## Problem to work on
Pull out every line in the rows below that has the word "scientific" in it.
## Begin
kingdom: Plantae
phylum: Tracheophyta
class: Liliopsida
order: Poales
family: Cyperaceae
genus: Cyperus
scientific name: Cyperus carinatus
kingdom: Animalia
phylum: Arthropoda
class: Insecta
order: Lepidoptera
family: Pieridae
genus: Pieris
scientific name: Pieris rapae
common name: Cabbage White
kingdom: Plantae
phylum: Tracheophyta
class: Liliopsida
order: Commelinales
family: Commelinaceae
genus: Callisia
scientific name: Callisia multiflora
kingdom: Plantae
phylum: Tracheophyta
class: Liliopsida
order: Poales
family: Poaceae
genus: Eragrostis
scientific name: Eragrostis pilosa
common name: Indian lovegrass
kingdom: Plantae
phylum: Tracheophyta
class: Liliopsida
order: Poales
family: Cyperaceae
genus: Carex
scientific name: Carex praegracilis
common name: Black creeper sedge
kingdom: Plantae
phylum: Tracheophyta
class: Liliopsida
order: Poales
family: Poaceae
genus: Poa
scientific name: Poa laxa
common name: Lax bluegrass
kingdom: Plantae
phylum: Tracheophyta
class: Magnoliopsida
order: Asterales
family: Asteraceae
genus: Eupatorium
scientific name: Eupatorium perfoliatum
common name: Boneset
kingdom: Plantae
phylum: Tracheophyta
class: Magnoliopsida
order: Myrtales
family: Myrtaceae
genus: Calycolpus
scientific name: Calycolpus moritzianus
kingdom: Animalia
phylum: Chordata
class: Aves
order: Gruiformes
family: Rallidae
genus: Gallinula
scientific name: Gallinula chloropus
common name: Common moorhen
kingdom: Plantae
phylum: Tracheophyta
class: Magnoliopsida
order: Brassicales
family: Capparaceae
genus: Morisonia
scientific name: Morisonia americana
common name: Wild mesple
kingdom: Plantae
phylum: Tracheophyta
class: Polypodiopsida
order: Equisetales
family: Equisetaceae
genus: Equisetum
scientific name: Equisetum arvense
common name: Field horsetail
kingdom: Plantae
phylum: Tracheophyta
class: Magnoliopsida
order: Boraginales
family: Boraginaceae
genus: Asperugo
## End
## Completed task
scientific name: Cyperus carinatus
scientific name: Pieris rapae
scientific name: Callisia multiflora
scientific name: Eragrostis pilosa
scientific name: Carex praegracilis
scientific name: Poa laxa
scientific name: Eupatorium perfoliatum
scientific name: Calycolpus moritzianus
scientific name: Gallinula chloropus
scientific name: Morisonia americana
scientific name: Equisetum arvense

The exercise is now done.